Your assignment: Return, unchanged, every line from the start of the records through the line holding "You can tract", with both ends included.

[Data entries]
****************

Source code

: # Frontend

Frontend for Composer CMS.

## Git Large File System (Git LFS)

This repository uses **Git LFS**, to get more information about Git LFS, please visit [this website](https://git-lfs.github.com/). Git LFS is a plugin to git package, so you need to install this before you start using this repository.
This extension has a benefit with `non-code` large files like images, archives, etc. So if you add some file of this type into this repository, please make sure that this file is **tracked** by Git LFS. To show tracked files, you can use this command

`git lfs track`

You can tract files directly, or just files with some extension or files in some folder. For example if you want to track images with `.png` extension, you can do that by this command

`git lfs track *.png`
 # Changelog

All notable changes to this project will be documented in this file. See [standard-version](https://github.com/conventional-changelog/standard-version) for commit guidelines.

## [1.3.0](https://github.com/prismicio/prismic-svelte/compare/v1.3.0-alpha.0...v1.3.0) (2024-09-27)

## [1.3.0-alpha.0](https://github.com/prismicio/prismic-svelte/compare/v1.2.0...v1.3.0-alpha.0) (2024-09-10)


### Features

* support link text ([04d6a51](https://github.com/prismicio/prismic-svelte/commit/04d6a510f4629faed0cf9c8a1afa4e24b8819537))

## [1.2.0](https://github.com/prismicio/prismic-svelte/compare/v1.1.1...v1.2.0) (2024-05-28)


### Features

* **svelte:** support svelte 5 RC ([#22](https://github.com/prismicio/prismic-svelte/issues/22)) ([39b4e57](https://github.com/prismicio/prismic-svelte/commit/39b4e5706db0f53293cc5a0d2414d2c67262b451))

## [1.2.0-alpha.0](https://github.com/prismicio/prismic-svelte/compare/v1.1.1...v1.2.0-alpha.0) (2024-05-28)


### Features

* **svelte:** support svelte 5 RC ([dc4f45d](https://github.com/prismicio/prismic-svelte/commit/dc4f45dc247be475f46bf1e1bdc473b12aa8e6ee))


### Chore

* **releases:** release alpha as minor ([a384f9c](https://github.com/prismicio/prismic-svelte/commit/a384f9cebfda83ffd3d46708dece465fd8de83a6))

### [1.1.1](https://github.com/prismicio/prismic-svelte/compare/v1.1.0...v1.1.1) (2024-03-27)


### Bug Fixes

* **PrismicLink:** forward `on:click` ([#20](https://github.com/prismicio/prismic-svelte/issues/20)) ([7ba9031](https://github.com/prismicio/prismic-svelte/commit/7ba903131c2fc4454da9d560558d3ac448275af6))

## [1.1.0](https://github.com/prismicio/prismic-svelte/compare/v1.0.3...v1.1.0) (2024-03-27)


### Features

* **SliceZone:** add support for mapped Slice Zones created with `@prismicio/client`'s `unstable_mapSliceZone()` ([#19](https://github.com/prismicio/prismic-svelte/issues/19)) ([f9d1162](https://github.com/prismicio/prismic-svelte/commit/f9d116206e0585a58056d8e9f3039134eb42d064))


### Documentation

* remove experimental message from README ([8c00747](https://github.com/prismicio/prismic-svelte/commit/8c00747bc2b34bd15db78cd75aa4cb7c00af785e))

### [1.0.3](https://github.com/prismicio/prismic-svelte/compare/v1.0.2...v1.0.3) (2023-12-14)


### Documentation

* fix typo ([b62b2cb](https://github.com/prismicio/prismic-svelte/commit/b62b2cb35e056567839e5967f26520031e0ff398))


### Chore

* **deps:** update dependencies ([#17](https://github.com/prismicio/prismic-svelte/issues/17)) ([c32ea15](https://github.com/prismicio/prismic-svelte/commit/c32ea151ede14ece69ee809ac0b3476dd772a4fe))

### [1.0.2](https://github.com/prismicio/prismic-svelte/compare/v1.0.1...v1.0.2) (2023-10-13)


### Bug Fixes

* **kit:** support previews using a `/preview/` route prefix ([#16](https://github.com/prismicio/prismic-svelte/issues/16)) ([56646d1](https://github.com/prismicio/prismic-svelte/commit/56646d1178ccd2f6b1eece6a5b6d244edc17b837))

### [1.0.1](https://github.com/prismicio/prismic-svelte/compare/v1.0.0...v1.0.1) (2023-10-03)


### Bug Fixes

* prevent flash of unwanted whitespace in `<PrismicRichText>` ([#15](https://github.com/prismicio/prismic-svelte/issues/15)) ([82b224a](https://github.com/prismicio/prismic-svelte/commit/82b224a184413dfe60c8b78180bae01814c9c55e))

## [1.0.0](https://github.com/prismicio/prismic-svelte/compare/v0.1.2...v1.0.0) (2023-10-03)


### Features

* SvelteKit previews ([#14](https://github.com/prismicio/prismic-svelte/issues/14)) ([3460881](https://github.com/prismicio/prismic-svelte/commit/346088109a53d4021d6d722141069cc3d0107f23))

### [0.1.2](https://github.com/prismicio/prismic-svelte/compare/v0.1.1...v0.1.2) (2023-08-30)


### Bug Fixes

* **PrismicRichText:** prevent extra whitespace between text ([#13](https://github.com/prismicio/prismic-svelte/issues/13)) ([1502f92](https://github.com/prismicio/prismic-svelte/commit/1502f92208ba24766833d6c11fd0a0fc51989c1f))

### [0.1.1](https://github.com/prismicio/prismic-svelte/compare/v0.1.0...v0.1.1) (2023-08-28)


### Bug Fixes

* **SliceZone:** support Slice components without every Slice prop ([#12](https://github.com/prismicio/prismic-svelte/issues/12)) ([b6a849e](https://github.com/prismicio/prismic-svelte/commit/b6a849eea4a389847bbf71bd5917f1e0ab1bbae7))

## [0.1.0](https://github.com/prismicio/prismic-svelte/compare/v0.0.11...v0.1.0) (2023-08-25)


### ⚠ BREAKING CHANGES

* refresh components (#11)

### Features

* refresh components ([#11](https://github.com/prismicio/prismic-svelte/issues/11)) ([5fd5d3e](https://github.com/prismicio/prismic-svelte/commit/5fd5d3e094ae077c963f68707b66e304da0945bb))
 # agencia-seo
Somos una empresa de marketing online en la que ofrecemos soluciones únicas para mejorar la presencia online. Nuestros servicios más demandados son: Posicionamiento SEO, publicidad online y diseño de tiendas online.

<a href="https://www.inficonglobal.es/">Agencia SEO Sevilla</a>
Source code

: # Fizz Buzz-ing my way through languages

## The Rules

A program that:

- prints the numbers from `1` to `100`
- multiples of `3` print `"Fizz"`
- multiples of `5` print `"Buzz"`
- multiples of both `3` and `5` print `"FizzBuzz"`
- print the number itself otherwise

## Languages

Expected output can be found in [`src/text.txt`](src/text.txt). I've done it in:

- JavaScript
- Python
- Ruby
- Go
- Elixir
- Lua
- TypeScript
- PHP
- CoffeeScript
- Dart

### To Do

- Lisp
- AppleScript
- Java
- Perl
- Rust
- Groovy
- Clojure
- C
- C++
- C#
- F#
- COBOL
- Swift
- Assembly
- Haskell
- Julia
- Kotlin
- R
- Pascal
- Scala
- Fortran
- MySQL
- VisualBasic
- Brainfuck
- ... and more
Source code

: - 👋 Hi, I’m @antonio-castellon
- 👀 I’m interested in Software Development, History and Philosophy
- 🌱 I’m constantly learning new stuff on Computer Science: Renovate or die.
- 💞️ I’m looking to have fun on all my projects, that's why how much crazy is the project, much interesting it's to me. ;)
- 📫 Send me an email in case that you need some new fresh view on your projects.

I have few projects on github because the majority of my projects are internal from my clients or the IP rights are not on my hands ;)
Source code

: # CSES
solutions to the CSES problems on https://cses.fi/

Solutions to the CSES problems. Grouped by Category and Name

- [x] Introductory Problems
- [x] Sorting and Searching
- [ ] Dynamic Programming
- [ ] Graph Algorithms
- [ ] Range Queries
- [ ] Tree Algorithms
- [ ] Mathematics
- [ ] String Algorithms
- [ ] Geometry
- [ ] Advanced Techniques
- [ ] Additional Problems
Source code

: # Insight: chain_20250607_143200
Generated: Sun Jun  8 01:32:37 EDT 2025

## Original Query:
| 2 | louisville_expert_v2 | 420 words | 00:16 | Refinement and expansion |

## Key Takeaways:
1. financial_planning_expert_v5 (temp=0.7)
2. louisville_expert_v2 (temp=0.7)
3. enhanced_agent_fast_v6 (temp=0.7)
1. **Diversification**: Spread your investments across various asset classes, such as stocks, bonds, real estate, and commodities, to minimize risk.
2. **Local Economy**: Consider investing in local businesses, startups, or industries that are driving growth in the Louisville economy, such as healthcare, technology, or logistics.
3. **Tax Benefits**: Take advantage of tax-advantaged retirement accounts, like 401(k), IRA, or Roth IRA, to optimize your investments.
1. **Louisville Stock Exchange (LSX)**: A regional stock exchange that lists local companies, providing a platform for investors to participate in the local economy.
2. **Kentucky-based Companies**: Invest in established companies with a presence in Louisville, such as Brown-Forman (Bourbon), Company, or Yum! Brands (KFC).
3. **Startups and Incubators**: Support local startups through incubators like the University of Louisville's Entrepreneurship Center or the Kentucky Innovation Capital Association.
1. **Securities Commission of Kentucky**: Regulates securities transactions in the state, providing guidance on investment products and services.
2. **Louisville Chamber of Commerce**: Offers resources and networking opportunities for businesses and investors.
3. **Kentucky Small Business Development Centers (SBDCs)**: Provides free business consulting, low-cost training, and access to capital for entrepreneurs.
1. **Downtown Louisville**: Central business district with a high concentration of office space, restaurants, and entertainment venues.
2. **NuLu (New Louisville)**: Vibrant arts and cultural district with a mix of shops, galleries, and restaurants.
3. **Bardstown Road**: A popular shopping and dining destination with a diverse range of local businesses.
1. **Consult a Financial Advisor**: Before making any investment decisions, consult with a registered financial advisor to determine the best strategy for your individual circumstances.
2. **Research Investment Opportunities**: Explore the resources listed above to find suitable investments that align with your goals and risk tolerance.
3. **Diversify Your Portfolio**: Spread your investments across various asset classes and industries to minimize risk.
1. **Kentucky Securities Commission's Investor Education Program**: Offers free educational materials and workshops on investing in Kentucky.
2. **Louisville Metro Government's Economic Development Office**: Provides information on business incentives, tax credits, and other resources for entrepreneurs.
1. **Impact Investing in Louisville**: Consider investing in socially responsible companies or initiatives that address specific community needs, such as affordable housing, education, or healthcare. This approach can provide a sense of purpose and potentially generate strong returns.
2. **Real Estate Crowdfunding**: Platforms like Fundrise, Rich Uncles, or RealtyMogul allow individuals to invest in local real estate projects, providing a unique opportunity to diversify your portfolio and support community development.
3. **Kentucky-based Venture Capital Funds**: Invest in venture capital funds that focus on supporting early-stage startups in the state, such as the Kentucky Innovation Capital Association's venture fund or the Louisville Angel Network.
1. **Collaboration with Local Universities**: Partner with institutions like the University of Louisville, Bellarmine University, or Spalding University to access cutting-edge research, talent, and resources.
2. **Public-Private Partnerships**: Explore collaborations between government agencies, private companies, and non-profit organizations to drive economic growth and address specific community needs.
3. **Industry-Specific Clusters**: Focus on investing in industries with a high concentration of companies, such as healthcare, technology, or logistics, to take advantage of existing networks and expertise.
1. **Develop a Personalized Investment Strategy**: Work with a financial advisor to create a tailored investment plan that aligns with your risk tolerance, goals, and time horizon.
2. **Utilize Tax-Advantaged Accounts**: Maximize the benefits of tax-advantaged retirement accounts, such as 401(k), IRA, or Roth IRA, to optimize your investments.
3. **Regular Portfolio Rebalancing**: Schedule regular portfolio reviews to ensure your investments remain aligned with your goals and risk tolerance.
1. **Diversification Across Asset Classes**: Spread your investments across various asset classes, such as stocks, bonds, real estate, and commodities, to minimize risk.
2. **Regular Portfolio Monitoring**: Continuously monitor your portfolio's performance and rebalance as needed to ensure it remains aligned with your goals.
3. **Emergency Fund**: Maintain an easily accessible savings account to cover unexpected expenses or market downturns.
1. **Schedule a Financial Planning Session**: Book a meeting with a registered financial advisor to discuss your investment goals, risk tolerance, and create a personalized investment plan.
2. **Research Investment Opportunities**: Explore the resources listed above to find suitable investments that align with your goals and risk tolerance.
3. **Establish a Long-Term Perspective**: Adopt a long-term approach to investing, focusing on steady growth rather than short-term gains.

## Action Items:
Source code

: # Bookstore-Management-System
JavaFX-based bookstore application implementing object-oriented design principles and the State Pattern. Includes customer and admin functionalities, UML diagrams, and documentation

****************

Task answer:
Source code

: # Frontend

Frontend for Composer CMS.

## Git Large File System (Git LFS)

This repository uses **Git LFS**, to get more information about Git LFS, please visit [this website](https://git-lfs.github.com/). Git LFS is a plugin to git package, so you need to install this before you start using this repository.
This extension has a benefit with `non-code` large files like images, archives, etc. So if you add some file of this type into this repository, please make sure that this file is **tracked** by Git LFS. To show tracked files, you can use this command

`git lfs track`

You can tract files directly, or just files with some extension or files in some folder. For example if you want to track images with `.png` extension, you can do that by this command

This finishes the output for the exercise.